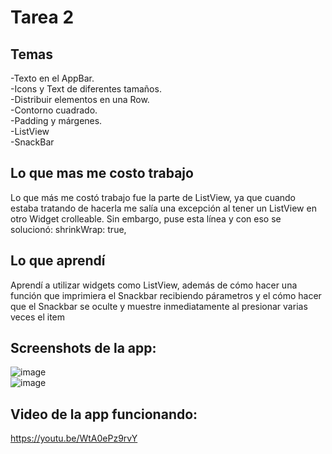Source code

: # Tarea 2  

## Temas    
-Texto en el AppBar.  
-Icons y Text de diferentes tamaños.  
-Distribuir elementos en una Row.  
-Contorno cuadrado.  
-Padding y márgenes.    
-ListView  
-SnackBar  

## Lo que mas me costo trabajo  
Lo que más me costó trabajo fue la parte de ListView, ya que cuando estaba tratando de hacerla me salía una excepción al tener un ListView en otro Widget crolleable. Sin embargo, puse esta línea y con eso se solucionó: shrinkWrap: true,
  
## Lo que aprendí  
Aprendí a utilizar widgets como ListView, además de cómo hacer una función que imprimiera el Snackbar recibiendo párametros y el cómo hacer que el Snackbar se oculte y muestre inmediatamente al presionar varias veces el item


## Screenshots de la app:  
![image](https://github.com/josefranciscogv/PMD_T2/assets/60234623/cadb0b15-1dbd-4829-aa33-a16ec0adf1e0)  
![image](https://github.com/josefranciscogv/PMD_T2/assets/60234623/e6c4596a-2d5a-4510-a1dd-c029178fac4a)

## Video de la app funcionando:  
https://youtu.be/WtA0ePz9rvY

■ ■ ■ ■ ■

DESCRIPTION OF THE TASK
Only the pictures are to be left out; repeat everything else in the records above exactly.

OUTPUT BELOW
Source code

: # Tarea 2  

## Temas    
-Texto en el AppBar.  
-Icons y Text de diferentes tamaños.  
-Distribuir elementos en una Row.  
-Contorno cuadrado.  
-Padding y márgenes.    
-ListView  
-SnackBar  

## Lo que mas me costo trabajo  
Lo que más me costó trabajo fue la parte de ListView, ya que cuando estaba tratando de hacerla me salía una excepción al tener un ListView en otro Widget crolleable. Sin embargo, puse esta línea y con eso se solucionó: shrinkWrap: true,
  
## Lo que aprendí  
Aprendí a utilizar widgets como ListView, además de cómo hacer una función que imprimiera el Snackbar recibiendo párametros y el cómo hacer que el Snackbar se oculte y muestre inmediatamente al presionar varias veces el item


## Screenshots de la app:  
![image](https://github.com/josefranciscogv/PMD_T2/assets/60234623/cadb0b15-1dbd-4829-aa33-a16ec0adf1e0)  
![image](https://github.com/josefranciscogv/PMD_T2/assets/60234623/e6c4596a-2d5a-4510-a1dd-c029178fac4a)

## Video de la app funcionando:  
https://youtu.be/WtA0ePz9rvY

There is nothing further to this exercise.